One of the wonderful things that have been culturally imbibed by Indians is the nobility associated with the teaching profession. 

The discipline of imparting education has, of course, changed significantly over the years, from the ancient times when gurukuls were the order of the day, and service and learning went hand in hand, to today’s system of in-person, or even virtual learning, where students can meet up with the educators located in any part of the world, the role of teachers has evolved in interesting ways. 

One of the biggest transformations seen in the teaching space over the past two years, or more specifically, in the aftermath of the pandemic, is how education went almost entirely online, and teachers were reduced to pixelated mugshots, tasked with addressing several hundred students at any given point in time, all while being confined to the four walls of one’s living room. 

The exercise of virtual learning has had mixed results, by most accounts. On the one hand, parents confined to Work-From-Home routines had an opportunity to reconnect with their children, listen in on the classroom sessions and monitor the progress of their wards in real-time.

On the flip side, we also understood the importance of three-dimensional and in-person learning during this time when social distancing and masking became the norm of ordinary life. 

The decorum of a real-world classroom, where teachers would call for pin-drop silence when important lessons were being imparted, or a class test was being conducted; the dynamism of a Q&A session and the ensuing debates, that are fundamental to learning exercises, were sorely missing in the online space, where students tend to mute microphones, nibble on snacks, binge on soft drinks, or quickly catch-up on shows, even as teachers explained Pythagoras Theorem in grainy detail.

The month of September, when Teacher’s Day is celebrated on different days in different parts of the world, holds great significance in the context of India. 

Here schools and higher education institutes (HEIs) have finally reopened after a hiatus of more than one and a half years. 

The predicament of parents regarding sending children back to school is gradually on the wane as vaccinations spike across India, and state governments embark on a war footing to deliver doses to school and college teachers. 

It may be recalled that Tamil Nadu’s Minister for Health and Family Welfare Ma Subramanian had said last week that 90.1% of teachers, as well as 89.32% of non-teaching staffers in the state’s schools, had been inoculated with at least one dose of the COVID-19 vaccine. 

The Minister had said that the government intended to vaccinate all school workers by Sept 1. 

The importance accorded to the vaccination of educators in TN is commendable and it will go a long way in building the trust factor among more parents, who will now be emboldened to send their young children to school, once the green signal is lit for students in Classes 1-8.

Many heartening scenes were witnessed on Day 1 of school-going post the pandemic, including teachers showering students with petals and offering them sweets before resuming their classes. And in many ways, it heralds a new beginning for the students, who have been entrusted with a sense of accountability, as personal hygiene has now become a public mandate, with every individual looking out for the other.
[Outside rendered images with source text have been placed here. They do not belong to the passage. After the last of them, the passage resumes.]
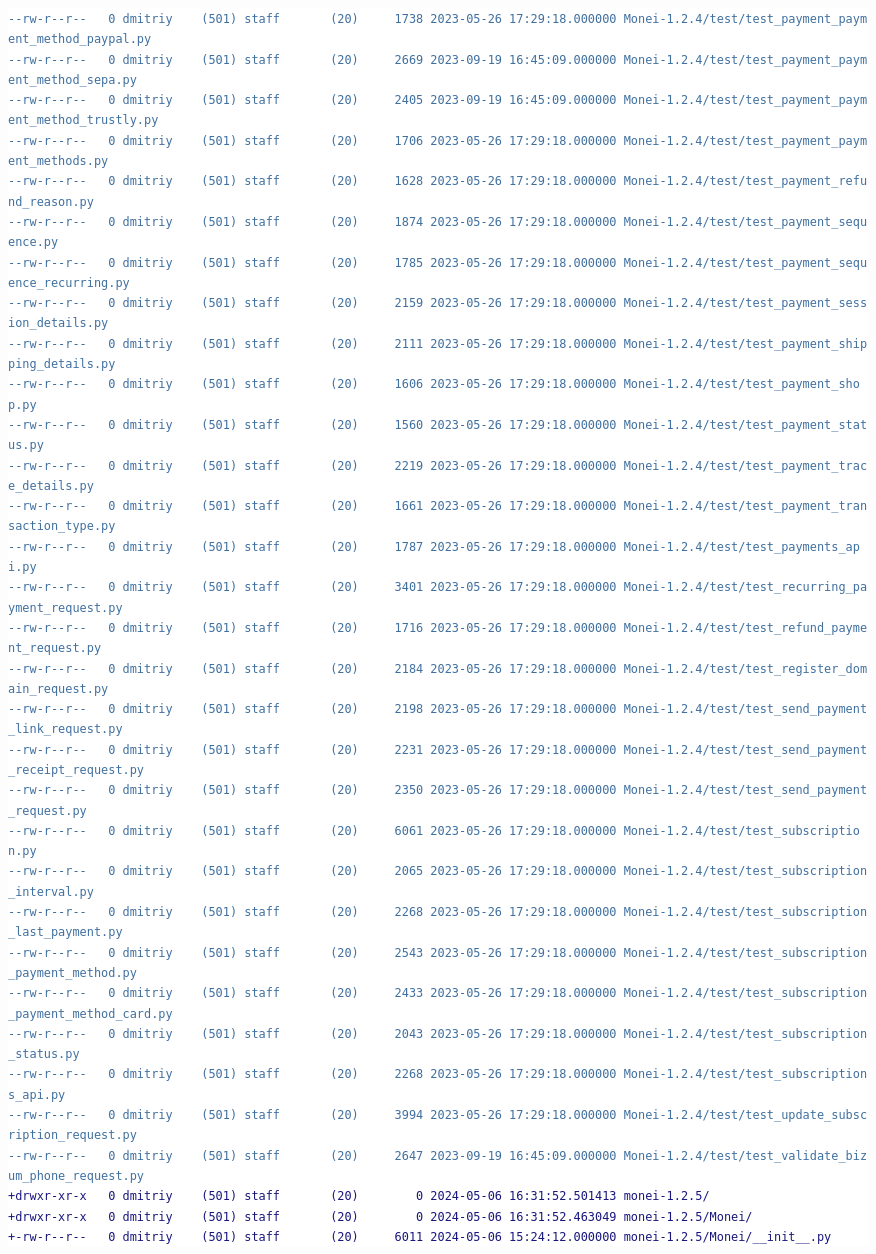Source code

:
 ```diff
--rw-r--r--   0 dmitriy    (501) staff       (20)     1738 2023-05-26 17:29:18.000000 Monei-1.2.4/test/test_payment_payment_method_paypal.py
--rw-r--r--   0 dmitriy    (501) staff       (20)     2669 2023-09-19 16:45:09.000000 Monei-1.2.4/test/test_payment_payment_method_sepa.py
--rw-r--r--   0 dmitriy    (501) staff       (20)     2405 2023-09-19 16:45:09.000000 Monei-1.2.4/test/test_payment_payment_method_trustly.py
--rw-r--r--   0 dmitriy    (501) staff       (20)     1706 2023-05-26 17:29:18.000000 Monei-1.2.4/test/test_payment_payment_methods.py
--rw-r--r--   0 dmitriy    (501) staff       (20)     1628 2023-05-26 17:29:18.000000 Monei-1.2.4/test/test_payment_refund_reason.py
--rw-r--r--   0 dmitriy    (501) staff       (20)     1874 2023-05-26 17:29:18.000000 Monei-1.2.4/test/test_payment_sequence.py
--rw-r--r--   0 dmitriy    (501) staff       (20)     1785 2023-05-26 17:29:18.000000 Monei-1.2.4/test/test_payment_sequence_recurring.py
--rw-r--r--   0 dmitriy    (501) staff       (20)     2159 2023-05-26 17:29:18.000000 Monei-1.2.4/test/test_payment_session_details.py
--rw-r--r--   0 dmitriy    (501) staff       (20)     2111 2023-05-26 17:29:18.000000 Monei-1.2.4/test/test_payment_shipping_details.py
--rw-r--r--   0 dmitriy    (501) staff       (20)     1606 2023-05-26 17:29:18.000000 Monei-1.2.4/test/test_payment_shop.py
--rw-r--r--   0 dmitriy    (501) staff       (20)     1560 2023-05-26 17:29:18.000000 Monei-1.2.4/test/test_payment_status.py
--rw-r--r--   0 dmitriy    (501) staff       (20)     2219 2023-05-26 17:29:18.000000 Monei-1.2.4/test/test_payment_trace_details.py
--rw-r--r--   0 dmitriy    (501) staff       (20)     1661 2023-05-26 17:29:18.000000 Monei-1.2.4/test/test_payment_transaction_type.py
--rw-r--r--   0 dmitriy    (501) staff       (20)     1787 2023-05-26 17:29:18.000000 Monei-1.2.4/test/test_payments_api.py
--rw-r--r--   0 dmitriy    (501) staff       (20)     3401 2023-05-26 17:29:18.000000 Monei-1.2.4/test/test_recurring_payment_request.py
--rw-r--r--   0 dmitriy    (501) staff       (20)     1716 2023-05-26 17:29:18.000000 Monei-1.2.4/test/test_refund_payment_request.py
--rw-r--r--   0 dmitriy    (501) staff       (20)     2184 2023-05-26 17:29:18.000000 Monei-1.2.4/test/test_register_domain_request.py
--rw-r--r--   0 dmitriy    (501) staff       (20)     2198 2023-05-26 17:29:18.000000 Monei-1.2.4/test/test_send_payment_link_request.py
--rw-r--r--   0 dmitriy    (501) staff       (20)     2231 2023-05-26 17:29:18.000000 Monei-1.2.4/test/test_send_payment_receipt_request.py
--rw-r--r--   0 dmitriy    (501) staff       (20)     2350 2023-05-26 17:29:18.000000 Monei-1.2.4/test/test_send_payment_request.py
--rw-r--r--   0 dmitriy    (501) staff       (20)     6061 2023-05-26 17:29:18.000000 Monei-1.2.4/test/test_subscription.py
--rw-r--r--   0 dmitriy    (501) staff       (20)     2065 2023-05-26 17:29:18.000000 Monei-1.2.4/test/test_subscription_interval.py
--rw-r--r--   0 dmitriy    (501) staff       (20)     2268 2023-05-26 17:29:18.000000 Monei-1.2.4/test/test_subscription_last_payment.py
--rw-r--r--   0 dmitriy    (501) staff       (20)     2543 2023-05-26 17:29:18.000000 Monei-1.2.4/test/test_subscription_payment_method.py
--rw-r--r--   0 dmitriy    (501) staff       (20)     2433 2023-05-26 17:29:18.000000 Monei-1.2.4/test/test_subscription_payment_method_card.py
--rw-r--r--   0 dmitriy    (501) staff       (20)     2043 2023-05-26 17:29:18.000000 Monei-1.2.4/test/test_subscription_status.py
--rw-r--r--   0 dmitriy    (501) staff       (20)     2268 2023-05-26 17:29:18.000000 Monei-1.2.4/test/test_subscriptions_api.py
--rw-r--r--   0 dmitriy    (501) staff       (20)     3994 2023-05-26 17:29:18.000000 Monei-1.2.4/test/test_update_subscription_request.py
--rw-r--r--   0 dmitriy    (501) staff       (20)     2647 2023-09-19 16:45:09.000000 Monei-1.2.4/test/test_validate_bizum_phone_request.py
+drwxr-xr-x   0 dmitriy    (501) staff       (20)        0 2024-05-06 16:31:52.501413 monei-1.2.5/
+drwxr-xr-x   0 dmitriy    (501) staff       (20)        0 2024-05-06 16:31:52.463049 monei-1.2.5/Monei/
+-rw-r--r--   0 dmitriy    (501) staff       (20)     6011 2024-05-06 15:24:12.000000 monei-1.2.5/Monei/__init__.py
```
It’s an equally challenging time for teachers too. A far cry from the role of passive instructors, who only need to walk into a classroom, deliver lectures and move on to their next period, teachers now have the added responsibility of ensuring the safety of students under his/her tutelage. 

In many ways, the COVID-19 crisis has offered the student-teacher community a chance to re-evaluate their rapport and sow the seeds for a mutually beneficial relationship that could offer new generations the lessons for a lifetime.